I think I stayed about an hour and a half, she was very, very, obviously distressed by the fact that she literally couldn’t breathe, and so when people talk about, you know, letting the person die of pneumonia, it’s actually, –it’s difficult to tell because clearly also the person has a high dose of morphine so what you may be seeing is a kind of physical discomfort that’s not actually felt as pain necessarily, but clearly she was struggling to breathe, and struggling to breathe was actually making her, as far as she could, move quite, – I wouldn’t say violently because she didn’t have that much movement, but she was clearly very uncomfortable, so I asked that they would, kind of suction her chest. And they did do that quite swiftly and she was a bit more comfortable after that. But, it was just quite striking that if, – that it wasn’t a particularly pleasant passing I don’t think, that there must be a moment – the person must actually feel very, very ill, and that the, point at which one becomes sufficiently unconscious not to be uncomfortable may be later than, than – well, certainly than I had assumed. But I suppose one doesn’t think very much about – I’ve never really thought very deeply about what it means to die of pneumonia without antibiotics as it were, because in effect that’s what you’re, suggesting or accepting that the person will die of.

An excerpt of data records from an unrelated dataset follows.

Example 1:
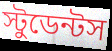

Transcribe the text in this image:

স্টুডেন্টস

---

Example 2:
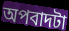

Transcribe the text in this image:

অপবাদটা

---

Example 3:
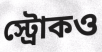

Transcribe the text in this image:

স্ট্রোকও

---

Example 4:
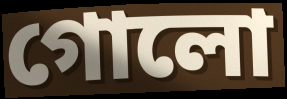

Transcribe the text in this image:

গোলো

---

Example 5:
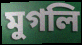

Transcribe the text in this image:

মুগলিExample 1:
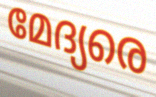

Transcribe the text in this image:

മേദ്യരെ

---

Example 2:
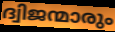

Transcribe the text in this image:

ദ്വിജന്മാരും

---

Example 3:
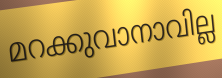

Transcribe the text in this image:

മറക്കുവാനാവില്ല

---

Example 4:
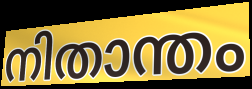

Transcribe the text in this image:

നിതാന്തം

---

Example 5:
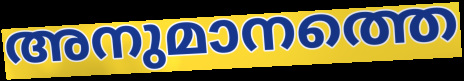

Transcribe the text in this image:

അനുമാനത്തെ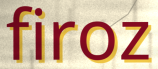
firozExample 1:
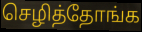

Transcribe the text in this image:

செழித்தோங்க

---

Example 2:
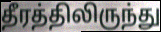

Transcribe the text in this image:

தீரத்திலிருந்து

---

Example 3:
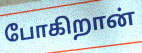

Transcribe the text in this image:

போகிறான்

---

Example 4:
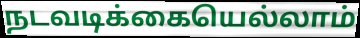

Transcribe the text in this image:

நடவடிக்கையெல்லாம்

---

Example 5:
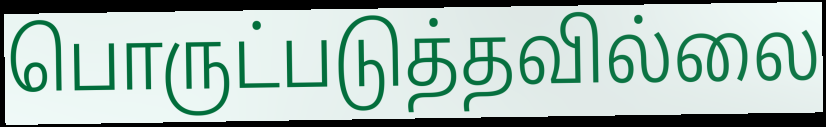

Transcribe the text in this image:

பொருட்படுத்தவில்லைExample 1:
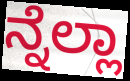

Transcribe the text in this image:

ನ್ನೆಲ್ಲಾ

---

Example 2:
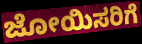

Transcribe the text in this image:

ಜೋಯಿಸರಿಗೆ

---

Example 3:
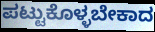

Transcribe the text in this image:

ಪಟ್ಟುಕೊಳ್ಳಬೇಕಾದ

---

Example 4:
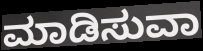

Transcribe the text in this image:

ಮಾಡಿಸುವಾ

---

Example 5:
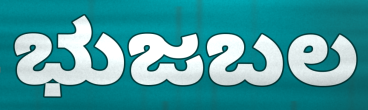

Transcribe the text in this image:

ಭುಜಬಲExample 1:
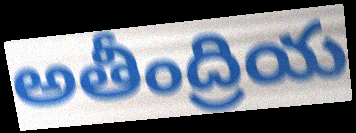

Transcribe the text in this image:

అతీంద్రియ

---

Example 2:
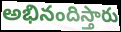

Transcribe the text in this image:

అభినందిస్తారు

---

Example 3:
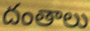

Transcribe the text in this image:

దంతాలు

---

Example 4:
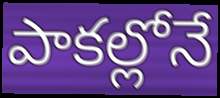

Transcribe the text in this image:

పాకల్లోనే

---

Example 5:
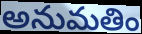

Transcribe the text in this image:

అనుమతిం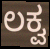
ಲಕ್ವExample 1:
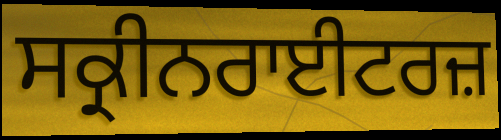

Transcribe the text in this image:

ਸਕ੍ਰੀਨਰਾਈਟਰਜ਼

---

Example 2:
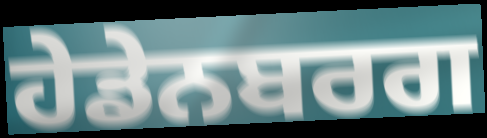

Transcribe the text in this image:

ਹੇਡੇਨਬਰਗ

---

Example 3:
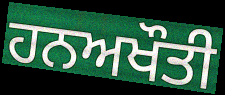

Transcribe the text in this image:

ਹਨਅਖੌਤੀ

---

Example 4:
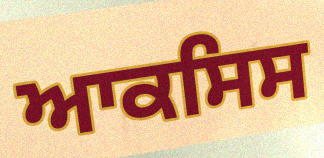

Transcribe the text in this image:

ਆਕਸਿਸ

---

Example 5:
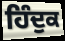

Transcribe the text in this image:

ਹਿੰਦੁਕ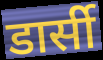
डार्सी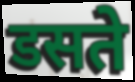
डसते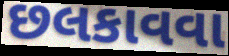
છલકાવવા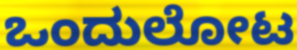
ಒಂದುಲೋಟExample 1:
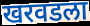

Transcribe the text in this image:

खरवडला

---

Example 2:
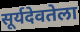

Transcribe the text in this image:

सूर्यदेवतेला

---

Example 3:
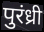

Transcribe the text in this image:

पुरंध्री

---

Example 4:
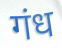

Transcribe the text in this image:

गंध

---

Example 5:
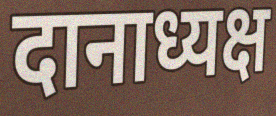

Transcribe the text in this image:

दानाध्यक्ष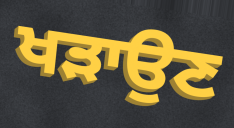
ਖੜਾਉਣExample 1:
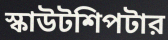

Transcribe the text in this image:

স্কাউটশিপটার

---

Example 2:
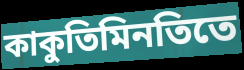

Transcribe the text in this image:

কাকুতিমিনতিতে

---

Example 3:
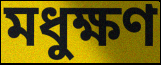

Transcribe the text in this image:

মধুক্ষণ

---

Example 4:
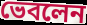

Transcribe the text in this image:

ভেবলেন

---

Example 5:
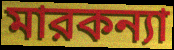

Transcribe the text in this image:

মারকন্যা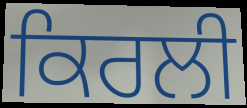
ਕਿਰਲੀ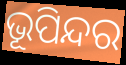
ଭୂପିନ୍ଦର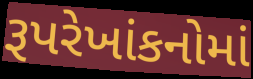
રૂપરેખાંકનોમાંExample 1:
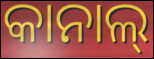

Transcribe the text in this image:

କାନାଲ୍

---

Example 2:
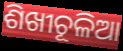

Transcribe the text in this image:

ଶିଖୀଚୂଳିଆ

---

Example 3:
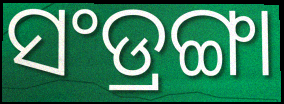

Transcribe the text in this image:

ସଂଡ୍ରଙ୍ଗା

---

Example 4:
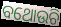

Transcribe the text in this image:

ବଥୋଉଚି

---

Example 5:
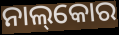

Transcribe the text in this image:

ନାଲ୍‌କୋର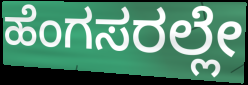
ಹೆಂಗಸರಲ್ಲೇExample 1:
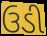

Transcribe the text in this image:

ઉડી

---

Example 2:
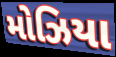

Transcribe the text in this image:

મોઝિયા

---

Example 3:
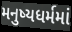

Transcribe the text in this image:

મનુષ્યધર્મમાં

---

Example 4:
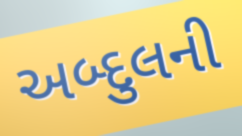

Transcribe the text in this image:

અબ્દુલની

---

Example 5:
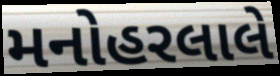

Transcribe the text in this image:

મનોહરલાલેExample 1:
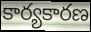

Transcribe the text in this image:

కార్యకారణ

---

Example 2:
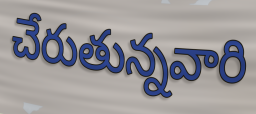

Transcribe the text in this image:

చేరుతున్నవారి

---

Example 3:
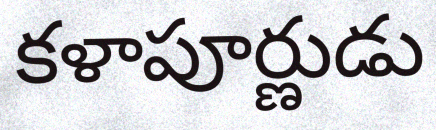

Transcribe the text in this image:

కళాపూర్ణుడు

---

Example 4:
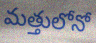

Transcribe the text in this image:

మత్తులోనో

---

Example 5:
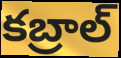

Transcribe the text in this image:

కబ్రాల్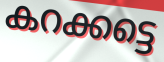
കറക്കട്ടെ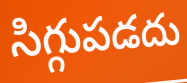
సిగ్గుపడదు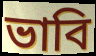
ভাবি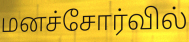
மனச்சோர்வில்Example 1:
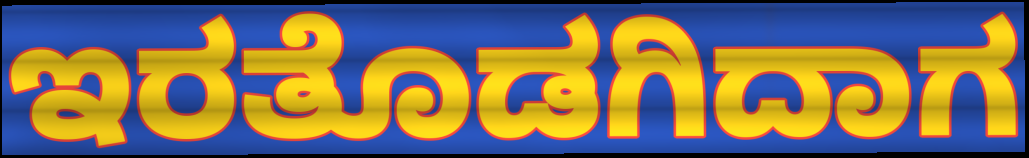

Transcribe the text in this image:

ಇರತೊಡಗಿದಾಗ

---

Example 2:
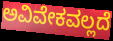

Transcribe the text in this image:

ಅವಿವೇಕವಲ್ಲದೆ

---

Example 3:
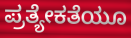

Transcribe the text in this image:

ಪ್ರತ್ಯೇಕತೆಯೂ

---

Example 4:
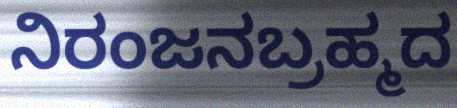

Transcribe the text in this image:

ನಿರಂಜನಬ್ರಹ್ಮದ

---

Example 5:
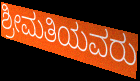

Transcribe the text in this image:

ಶ್ರೀಮತಿಯವರುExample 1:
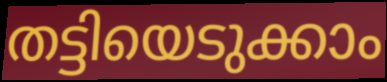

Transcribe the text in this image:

തട്ടിയെടുക്കാം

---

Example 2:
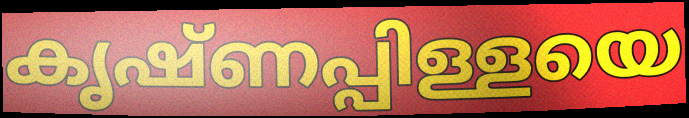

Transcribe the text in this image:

കൃഷ്ണപ്പിള്ളയെ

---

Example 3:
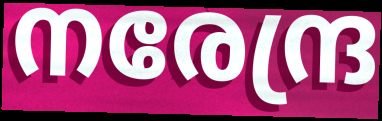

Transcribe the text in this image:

നരേന്ദ്ര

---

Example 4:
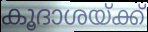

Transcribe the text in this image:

കൂദാശയ്ക്ക്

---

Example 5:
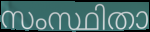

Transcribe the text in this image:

സംസ്ഥിതാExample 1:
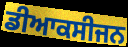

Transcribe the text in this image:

ਡੀਆਕਸੀਜਨ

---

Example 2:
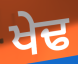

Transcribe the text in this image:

ਖੇਢ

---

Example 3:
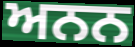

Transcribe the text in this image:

ਅਨਨ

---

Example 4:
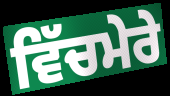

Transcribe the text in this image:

ਵਿੱਚਮੇਰੇ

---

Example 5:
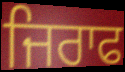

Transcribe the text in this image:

ਜਿਰਾਫ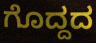
ಗೊದ್ದದ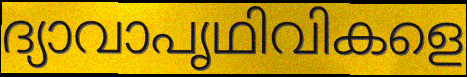
ദ്യാവാപൃഥിവികളെ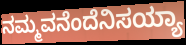
ನಮ್ಮವನೆಂದೆನಿಸಯ್ಯಾ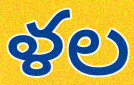
ళల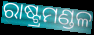
ରାଷ୍ଟ୍ରମଣ୍ଡଳ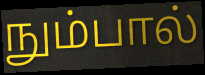
நும்பால்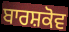
ਬਾਰਸ਼ਕੋਵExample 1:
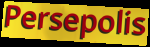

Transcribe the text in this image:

Persepolis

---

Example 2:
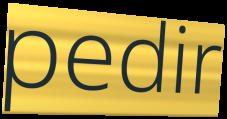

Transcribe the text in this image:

pedir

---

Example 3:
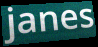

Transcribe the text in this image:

janes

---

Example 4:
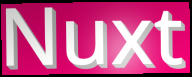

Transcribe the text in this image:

Nuxt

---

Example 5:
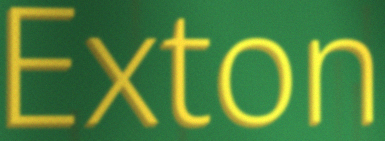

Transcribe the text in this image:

Exton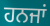
ਹਨਜਾਂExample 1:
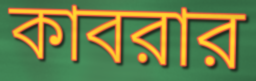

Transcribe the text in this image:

কাবরার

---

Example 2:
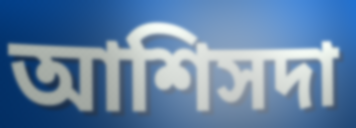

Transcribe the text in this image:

আশিসদা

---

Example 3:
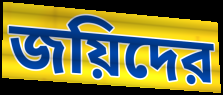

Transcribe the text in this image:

জয়িদের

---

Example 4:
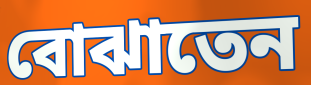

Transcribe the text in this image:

বোঝাতেন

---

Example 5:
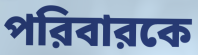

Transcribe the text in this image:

পরিবারকেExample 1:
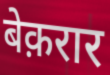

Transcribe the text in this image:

बेक़रार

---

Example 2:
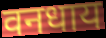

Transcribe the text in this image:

वनधाय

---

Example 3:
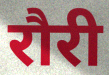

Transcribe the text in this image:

रौरी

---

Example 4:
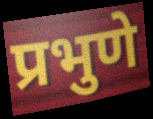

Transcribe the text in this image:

प्रभुणे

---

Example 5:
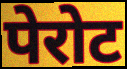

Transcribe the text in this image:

पेरोटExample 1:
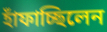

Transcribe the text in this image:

হাঁফাচ্ছিলেন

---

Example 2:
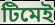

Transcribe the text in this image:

টিমেই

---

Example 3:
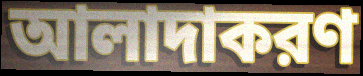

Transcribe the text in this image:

আলাদাকরণ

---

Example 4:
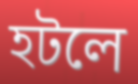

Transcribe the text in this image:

হটলে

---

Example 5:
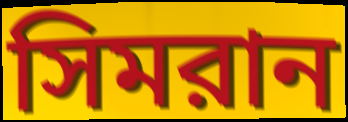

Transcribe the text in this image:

সিমরানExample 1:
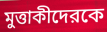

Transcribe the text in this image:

মুত্তাকীদেরকে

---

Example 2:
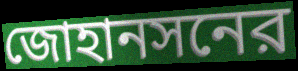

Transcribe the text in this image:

জোহানসনের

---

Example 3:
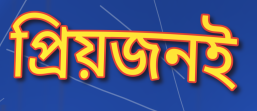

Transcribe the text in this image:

প্রিয়জনই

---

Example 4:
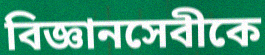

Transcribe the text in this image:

বিজ্ঞানসেবীকে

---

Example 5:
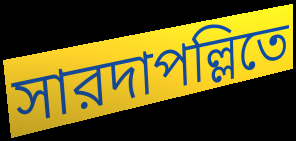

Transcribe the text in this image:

সারদাপল্লিতে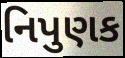
નિપુણક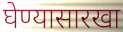
घेण्यासारखाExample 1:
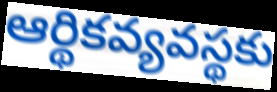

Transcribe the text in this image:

ఆర్థికవ్యవస్థకు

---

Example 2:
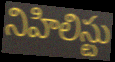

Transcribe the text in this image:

నిహిలిస్టు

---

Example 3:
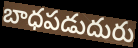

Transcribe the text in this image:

బాధపడుదురు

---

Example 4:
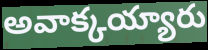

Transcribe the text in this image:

అవాక్కయ్యారు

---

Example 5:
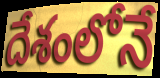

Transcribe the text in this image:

దేశంలోనే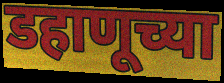
डहाणूच्या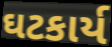
ઘટકાર્ય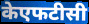
केएफटीसी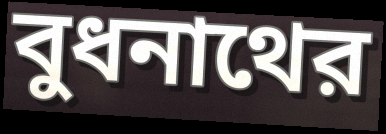
বুধনাথের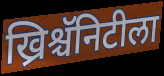
ख्रिश्चॅनिटीला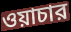
ওয়াচার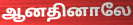
ஆனதினாலேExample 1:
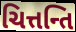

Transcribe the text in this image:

ચિત્તન્તિ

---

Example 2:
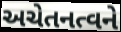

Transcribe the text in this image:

અચેતનત્વને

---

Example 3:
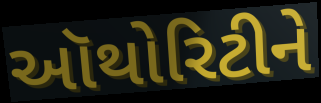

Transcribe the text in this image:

ઑથોરિટીને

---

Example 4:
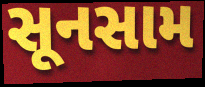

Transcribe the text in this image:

સૂનસામ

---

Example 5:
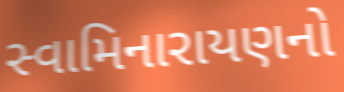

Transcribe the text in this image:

સ્વામિનારાયણનો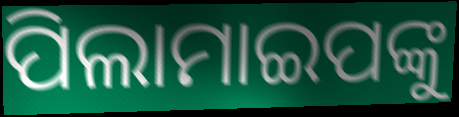
ପିଲାମାଇପଙ୍କୁ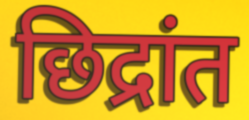
छिद्रांतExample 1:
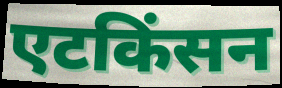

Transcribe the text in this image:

एटकिंसन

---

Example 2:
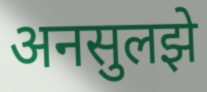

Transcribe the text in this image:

अनसुलझे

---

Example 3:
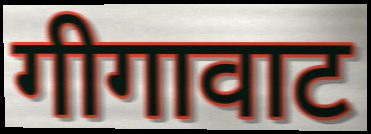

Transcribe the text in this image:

गीगावाट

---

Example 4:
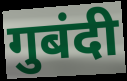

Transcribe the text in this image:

गुबंदी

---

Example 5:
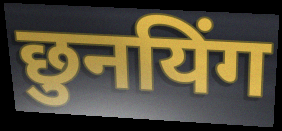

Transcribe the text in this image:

छुनयिंगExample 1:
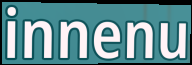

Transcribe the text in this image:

innenu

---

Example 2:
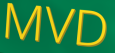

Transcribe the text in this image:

MVD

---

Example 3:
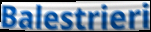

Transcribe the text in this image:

Balestrieri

So that although they have painkillers, unless the morphine is at a high enough dose for that person to be, pretty well out of it, they are going to feel the discomfort that goes with not being able to breathe and in effect drowning in your own phlegm. So that was not terribly pleasant. But I did stay for quite a while and hold mum’s, hand until she seemed to have gone off to sleep, though whether that was actual sleep or whether that was again just a kind of clicking out of, you know, I realise that you’re here, – she was mumbling stuff, I don’t know what she was trying to say. But I was certainly sort of, – well, what do you say in that situation? But certainly sort of, you know, trying to make positive noises and not saying, “Actually mum, you’re dying, don’t worry about it,” but actually to say, you know, “It’s going to be all right, they’re going to, – you know, things will be okay.”